= Directions for this task =
Print every line of the material below word for word, but leave the pictures out.

= Rows from a dataset =
———
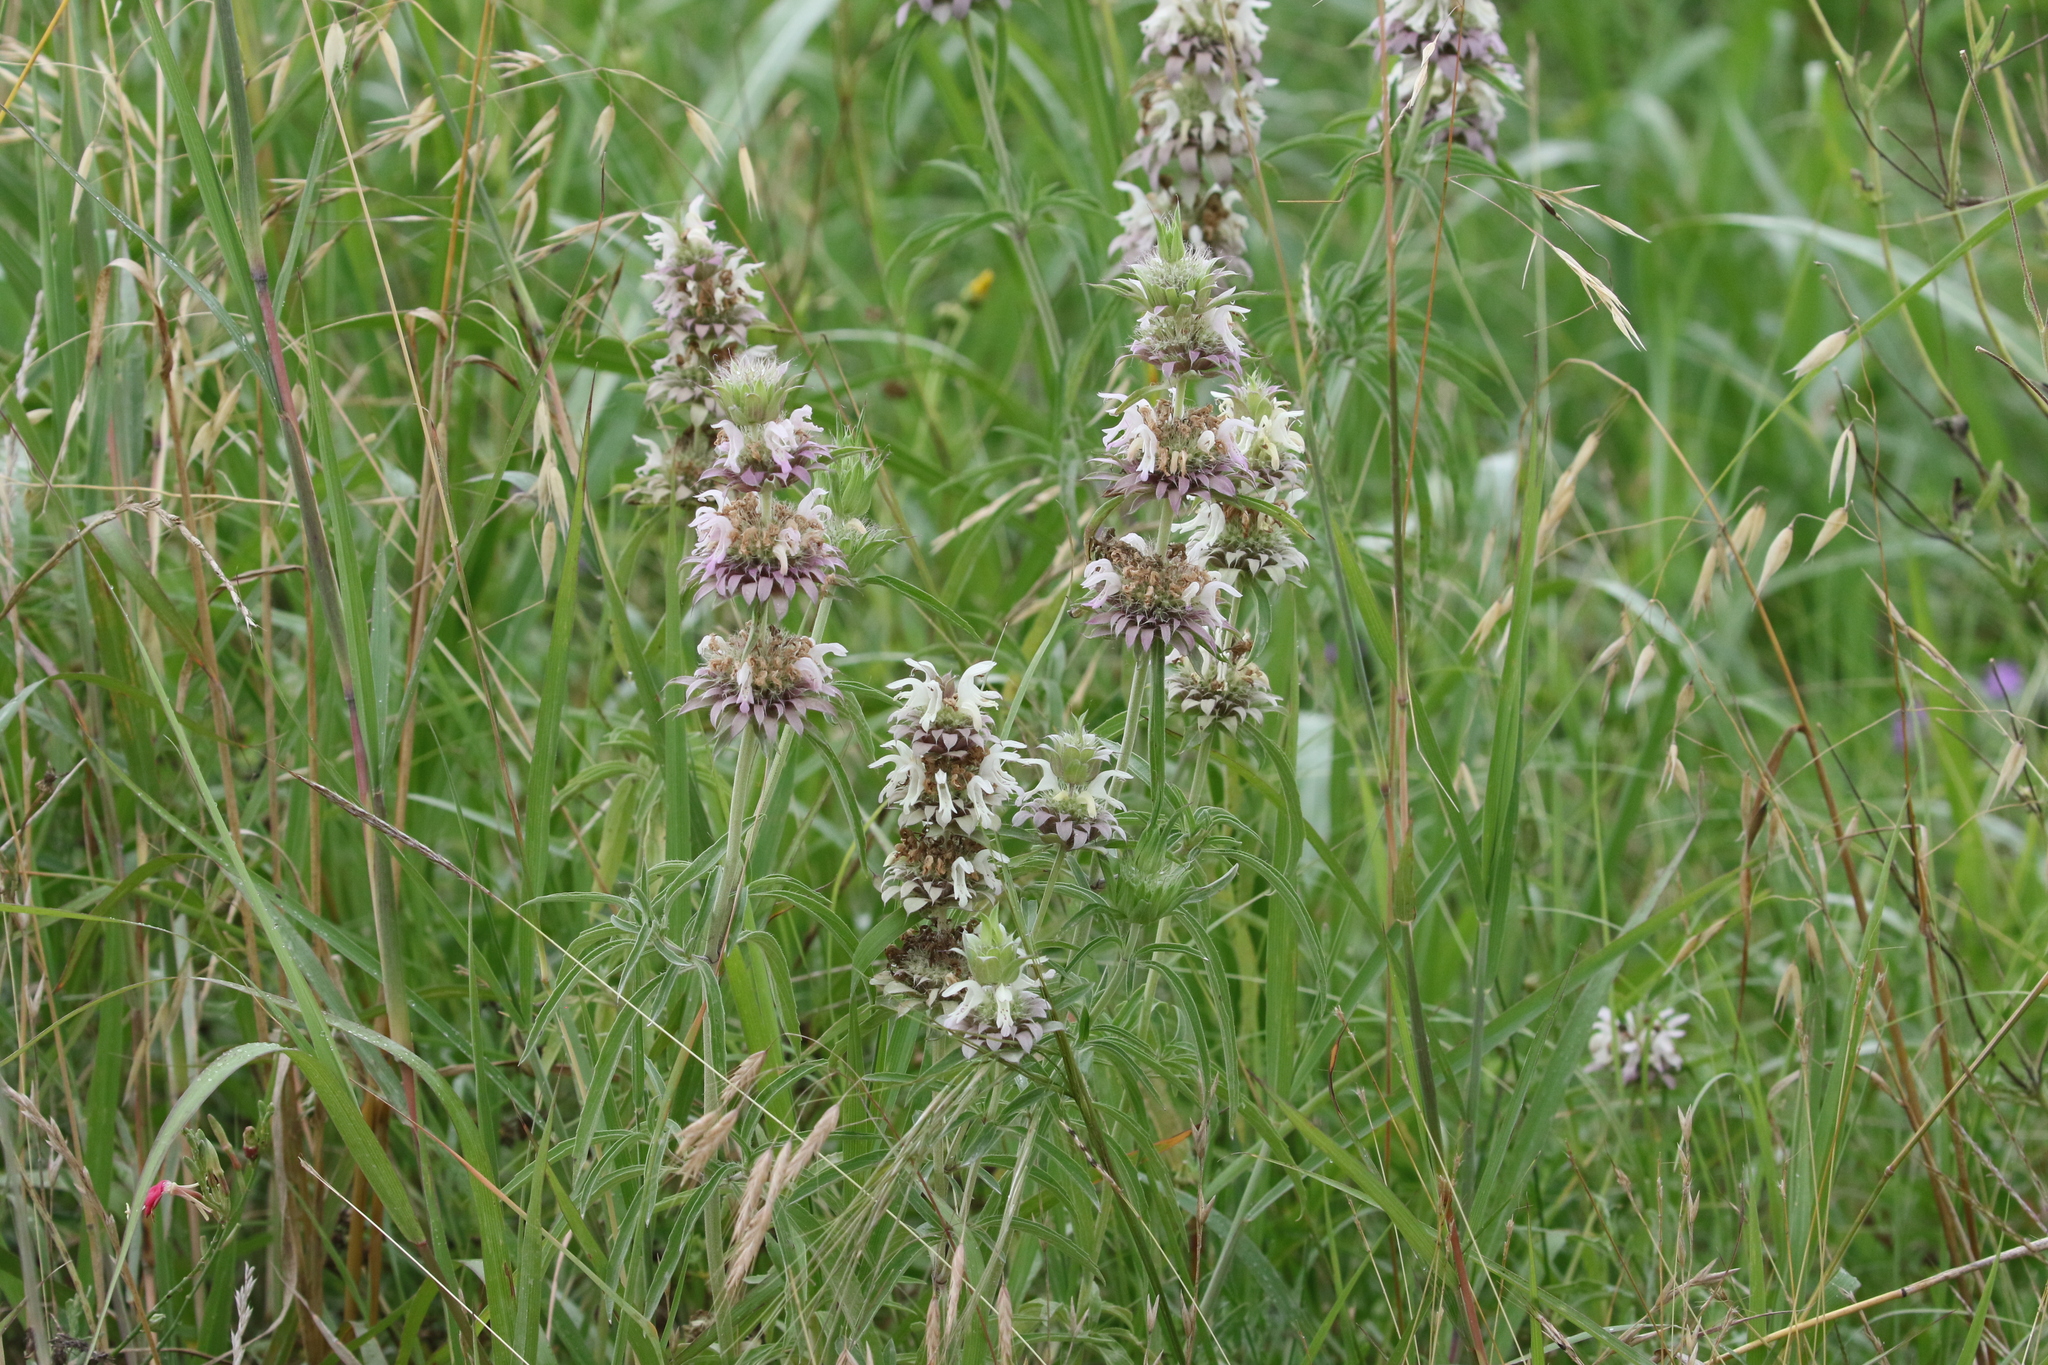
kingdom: Plantae
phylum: Tracheophyta
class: Magnoliopsida
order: Lamiales
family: Lamiaceae
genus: Monarda
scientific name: Monarda citriodora
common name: Lemon beebalm
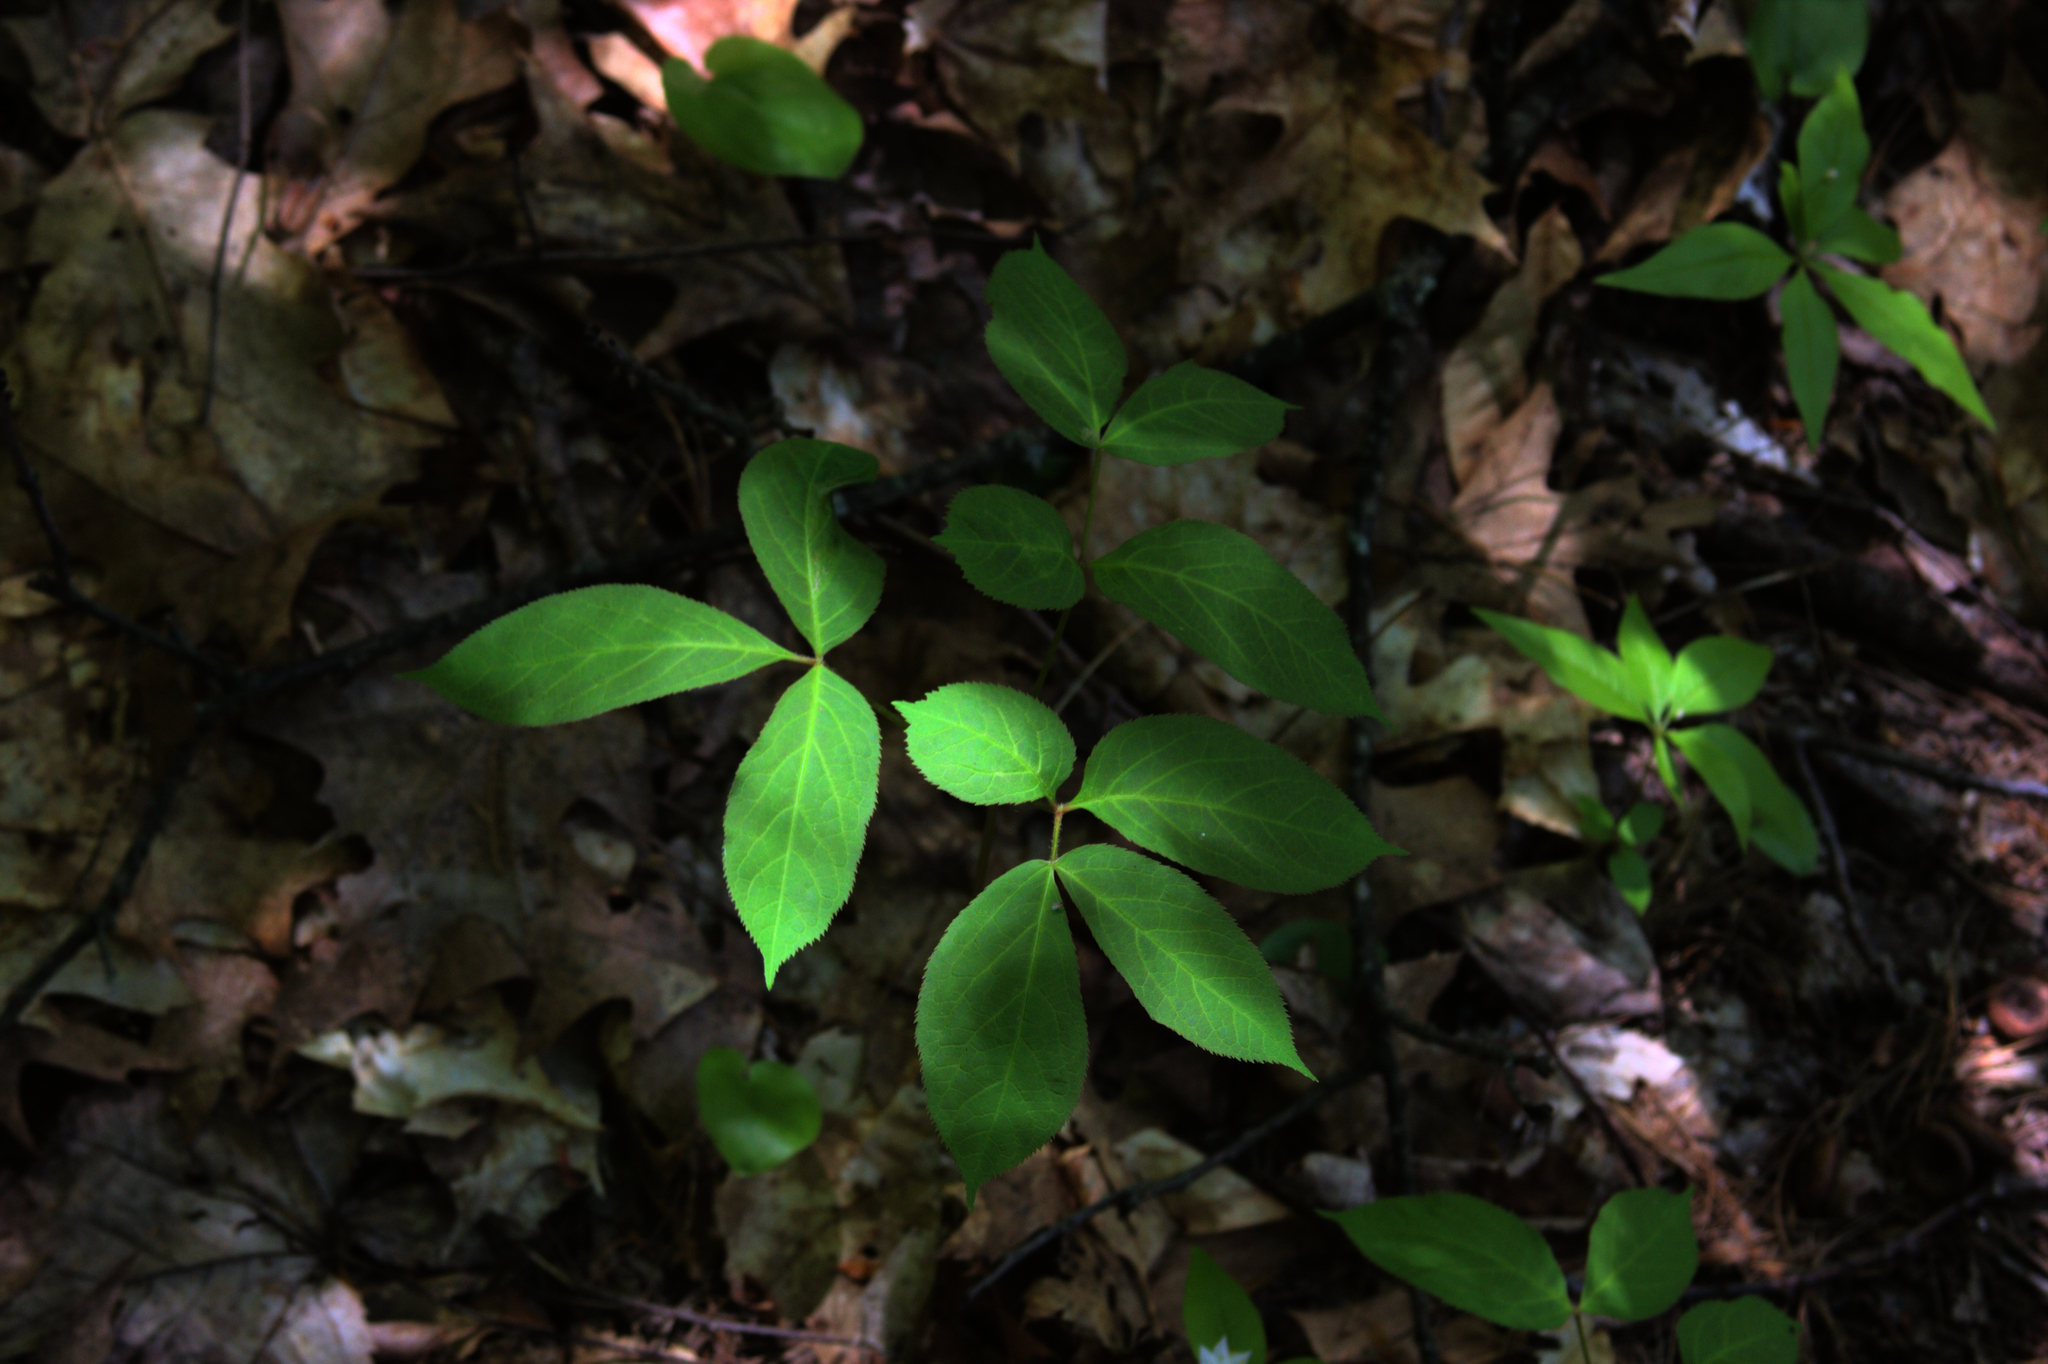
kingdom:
———
= Written solution =
kingdom: Plantae
phylum: Tracheophyta
class: Magnoliopsida
order: Lamiales
family: Lamiaceae
genus: Monarda
scientific name: Monarda citriodora
common name: Lemon beebalm
kingdom:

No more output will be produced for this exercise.